== EXCERPTED RECORDS

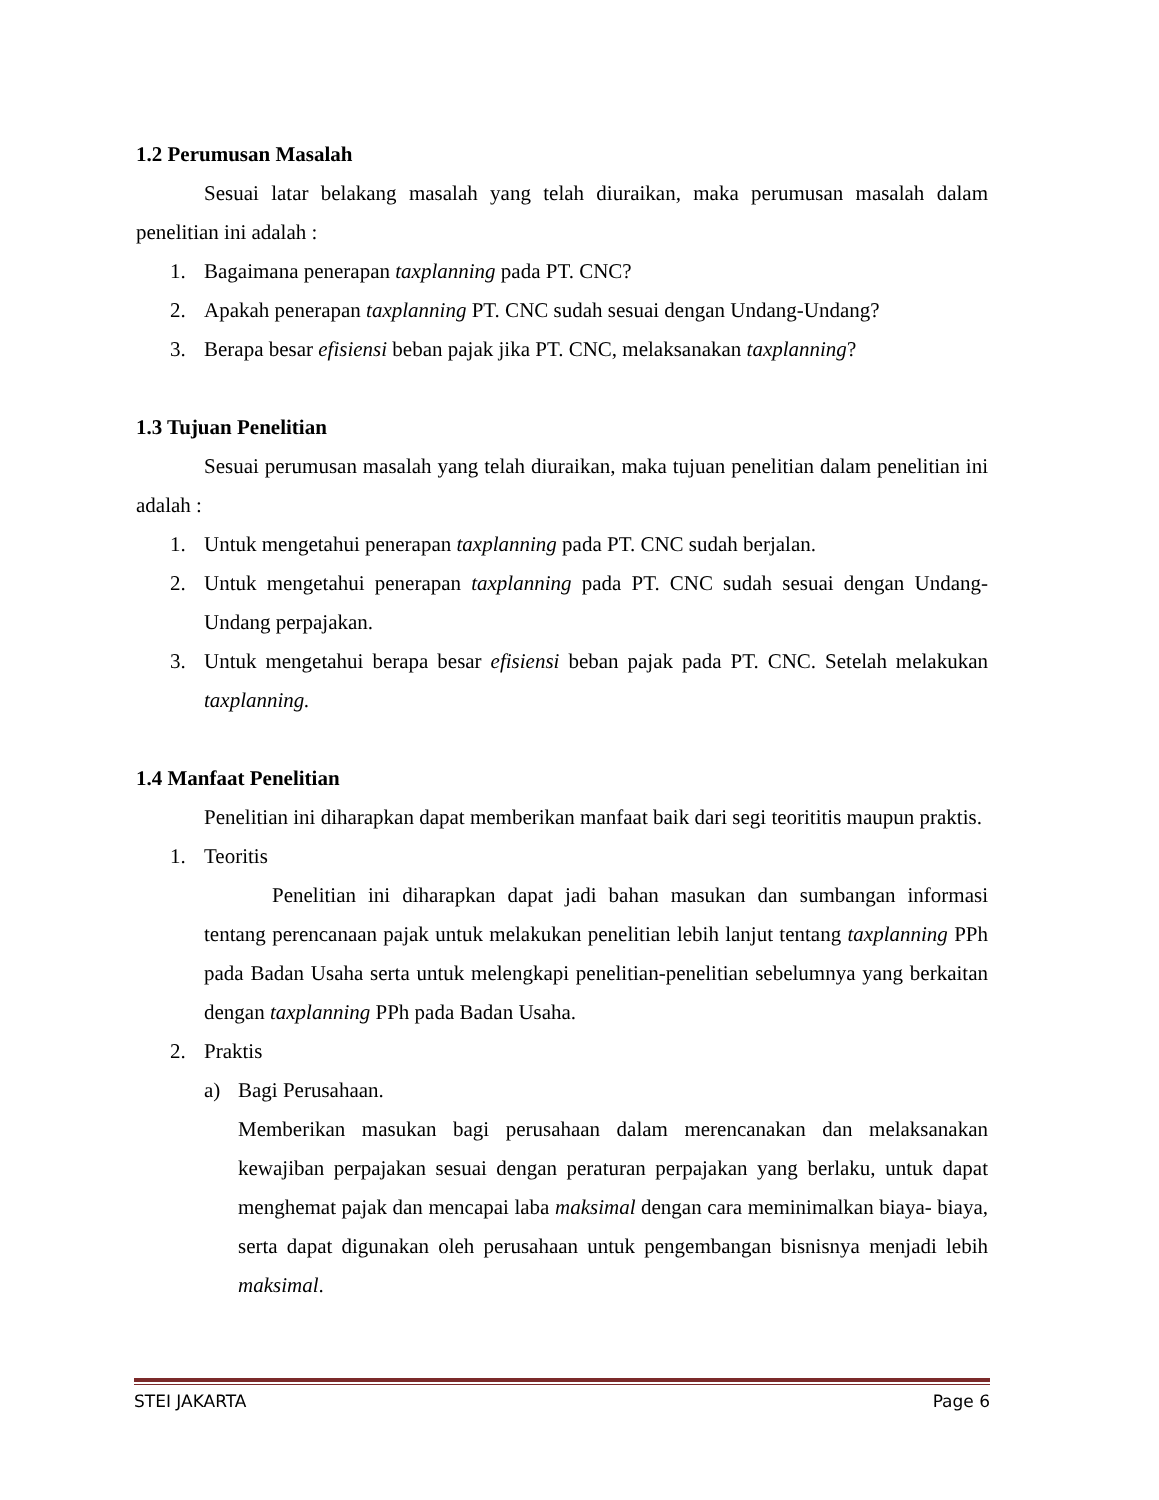1.2 Perumusan Masalah
Sesuai latar belakang masalah yang telah diuraikan, maka perumusan masalah dalam penelitian ini adalah :
1. Bagaimana penerapan taxplanning pada PT. CNC?
2. Apakah penerapan taxplanning PT. CNC sudah sesuai dengan Undang-Undang?
3. Berapa besar efisiensi beban pajak jika PT. CNC, melaksanakan taxplanning?
1.3 Tujuan Penelitian
Sesuai perumusan masalah yang telah diuraikan, maka tujuan penelitian dalam penelitian ini adalah :
1. Untuk mengetahui penerapan taxplanning pada PT. CNC sudah berjalan.
2. Untuk mengetahui penerapan taxplanning pada PT. CNC sudah sesuai dengan Undang-Undang perpajakan.
3. Untuk mengetahui berapa besar efisiensi beban pajak pada PT. CNC. Setelah melakukan taxplanning.
1.4 Manfaat Penelitian
Penelitian ini diharapkan dapat memberikan manfaat baik dari segi teorititis maupun praktis.
1. Teoritis
Penelitian ini diharapkan dapat jadi bahan masukan dan sumbangan informasi tentang perencanaan pajak untuk melakukan penelitian lebih lanjut tentang taxplanning PPh pada Badan Usaha serta untuk melengkapi penelitian-penelitian sebelumnya yang berkaitan dengan taxplanning PPh pada Badan Usaha.
2. Praktis
a) Bagi Perusahaan.
Memberikan masukan bagi perusahaan dalam merencanakan dan melaksanakan kewajiban perpajakan sesuai dengan peraturan perpajakan yang berlaku, untuk dapat menghemat pajak dan mencapai laba maksimal dengan cara meminimalkan biaya- biaya, serta dapat digunakan oleh perusahaan untuk pengembangan bisnisnya menjadi lebih maksimal.
STEI JAKARTA Page 6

====

- **WORK REQUIRED**
Transcribe, from the records above, the first line and every line after it up to and including the line with "3. Untuk mengetahui"; omit pictures.

- **TASK RESULT**
1.2 Perumusan Masalah
Sesuai latar belakang masalah yang telah diuraikan, maka perumusan masalah dalam penelitian ini adalah :
1. Bagaimana penerapan taxplanning pada PT. CNC?
2. Apakah penerapan taxplanning PT. CNC sudah sesuai dengan Undang-Undang?
3. Berapa besar efisiensi beban pajak jika PT. CNC, melaksanakan taxplanning?
1.3 Tujuan Penelitian
Sesuai perumusan masalah yang telah diuraikan, maka tujuan penelitian dalam penelitian ini adalah :
1. Untuk mengetahui penerapan taxplanning pada PT. CNC sudah berjalan.
2. Untuk mengetahui penerapan taxplanning pada PT. CNC sudah sesuai dengan Undang-Undang perpajakan.
3. Untuk mengetahui berapa besar efisiensi beban pajak pada PT. CNC. Setelah melakukan taxplanning.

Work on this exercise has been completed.